Do subprocess.PIPE and subprocess.STDOUT sametime

Tue May 9 19:17:13 EDT 2023

On 5/9/23, Thomas Passin <list1 at tompassin.net> wrote:
>
> I'm not sure if this exactly fits your situation, but if you use
> subprocess with pipes, you can often get a deadlock because the stdout
> (or stderr, I suppose) pipe has a small capacity and fills up quickly
> (at least on Windows),

The pipe size is relatively small on Windows only because
subprocess.Popen uses the default pipe size when it calls WinAPI
CreatePipe(). The default size is 4 KiB, which actually should be big
enough for most cases. If some other pipe size is passed, the value is
"advisory", meaning that it has to be within the allowed range (but
there's no practical limit on the size) and that it gets rounded up to
an allocation boundary (e.g. a multiple of the system's virtual-memory
page size). For example, here's a 256 MiB pipe:

    >>> hr, hw = _winapi.CreatePipe(None, 256*1024*1024)
    >>> _winapi.WriteFile(hw, b'a' * (256*1024*1024))
    (268435456, 0)
    >>> data = _winapi.ReadFile(hr, 256*1024*1024)[0]
    >>> len(data) == 256*1024*1024
    True

> then it blocks until it is emptied by a read.
> But if you aren't polling, you don't know there is something to read so
> the pipe never gets emptied.  And if you don't read it before the pipe
> has filled up, you may lose data.

If there's just one pipe, then there's no potential for deadlock, and
no potential to lose data. If there's a timeout, however, then
communicate() still has to use I/O polling or a thread to avoid
blocking indefinitely in order to honor the timeout.

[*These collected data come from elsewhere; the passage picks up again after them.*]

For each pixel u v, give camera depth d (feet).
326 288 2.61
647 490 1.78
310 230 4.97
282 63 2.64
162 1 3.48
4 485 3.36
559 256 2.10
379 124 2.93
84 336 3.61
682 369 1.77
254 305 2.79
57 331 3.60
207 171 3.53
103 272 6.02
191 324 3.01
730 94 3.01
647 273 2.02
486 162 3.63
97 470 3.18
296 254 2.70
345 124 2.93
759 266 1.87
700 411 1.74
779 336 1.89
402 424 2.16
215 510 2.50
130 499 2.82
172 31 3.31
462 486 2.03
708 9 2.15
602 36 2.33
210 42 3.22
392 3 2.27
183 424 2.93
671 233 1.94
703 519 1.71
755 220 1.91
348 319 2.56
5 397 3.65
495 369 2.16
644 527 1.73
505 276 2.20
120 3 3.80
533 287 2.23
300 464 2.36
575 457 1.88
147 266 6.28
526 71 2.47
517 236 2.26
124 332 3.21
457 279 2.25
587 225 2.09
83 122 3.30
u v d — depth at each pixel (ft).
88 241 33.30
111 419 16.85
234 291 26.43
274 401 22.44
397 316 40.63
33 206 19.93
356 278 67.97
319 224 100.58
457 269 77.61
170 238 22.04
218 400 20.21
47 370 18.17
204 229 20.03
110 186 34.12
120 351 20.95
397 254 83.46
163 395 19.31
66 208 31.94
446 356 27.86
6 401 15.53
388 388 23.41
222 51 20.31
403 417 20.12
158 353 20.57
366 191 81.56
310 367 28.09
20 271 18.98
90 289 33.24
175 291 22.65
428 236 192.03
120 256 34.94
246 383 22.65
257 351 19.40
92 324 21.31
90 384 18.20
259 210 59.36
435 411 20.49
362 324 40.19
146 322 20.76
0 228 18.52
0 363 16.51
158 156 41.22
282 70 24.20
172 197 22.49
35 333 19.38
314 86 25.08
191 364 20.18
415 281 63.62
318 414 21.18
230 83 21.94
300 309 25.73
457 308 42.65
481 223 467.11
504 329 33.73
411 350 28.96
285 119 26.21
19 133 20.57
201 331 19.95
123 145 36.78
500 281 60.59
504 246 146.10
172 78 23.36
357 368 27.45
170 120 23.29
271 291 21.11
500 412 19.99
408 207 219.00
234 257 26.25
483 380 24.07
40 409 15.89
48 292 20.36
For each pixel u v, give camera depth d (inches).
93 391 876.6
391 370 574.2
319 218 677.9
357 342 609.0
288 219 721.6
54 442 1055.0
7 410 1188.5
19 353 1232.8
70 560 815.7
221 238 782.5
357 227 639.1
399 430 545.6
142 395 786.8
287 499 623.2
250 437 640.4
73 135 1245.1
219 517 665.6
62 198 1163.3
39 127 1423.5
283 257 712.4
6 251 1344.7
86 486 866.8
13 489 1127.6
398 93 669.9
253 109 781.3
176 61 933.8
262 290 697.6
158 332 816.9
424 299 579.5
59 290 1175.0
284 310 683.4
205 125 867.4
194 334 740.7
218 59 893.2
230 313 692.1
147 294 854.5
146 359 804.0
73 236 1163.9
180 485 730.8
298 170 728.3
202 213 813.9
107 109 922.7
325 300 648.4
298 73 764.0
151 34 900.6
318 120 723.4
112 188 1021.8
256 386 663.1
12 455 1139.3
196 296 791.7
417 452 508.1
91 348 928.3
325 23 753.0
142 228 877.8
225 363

Note that there's a bug in subprocess on Windows. Popen._communicate()
should create a new thread for each pipe. However, it actually calls
stdin.write() on the current thread, which could block and ignore the
specified timeout. For example, in the following case the timeout of 5
seconds is ignored:

    >>> cmd = 'python -c "import time; time.sleep(20)"'
    >>> t0 = time.time(); p = subprocess.Popen(cmd, stdin=subprocess.PIPE)
    >>> r = p.communicate(b'a'*4097, timeout=5); t1 = time.time() - t0
    >>> t1
    20.2162926197052

There's a potential for deadlock when two or more pipes are accessed
synchronously by two threads (e.g. one thread in each process). For
example, reading from one of the pipes blocks one of the threads
because the pipe is empty, while at the same time writing to the other
pipe blocks the other thread because the pipe is full. However, there
will be no deadlock if at least one of the threads always polls the
pipes to ensure that they're ready (i.e. data is available to be read,
or at least PIPE_BUF bytes can be written without blocking), which is
how communicate() is implemented on POSIX. Alternatively, one of the
processes can use a separate thread for each pipe, which is how
communicate() is implemented on Windows.

Note that there are problems with the naive implementation of the
reader threads on Windows, in particular if a pipe handle leaks to
descendants of the child process, which prevents the pipe from
closing. A better implementation on Windows would use named pipes
opened in asynchronous mode on the parent side and synchronous mode on
the child side. Just implement a loop that handles I/O completion
using events, APCs, or an I/O completion port.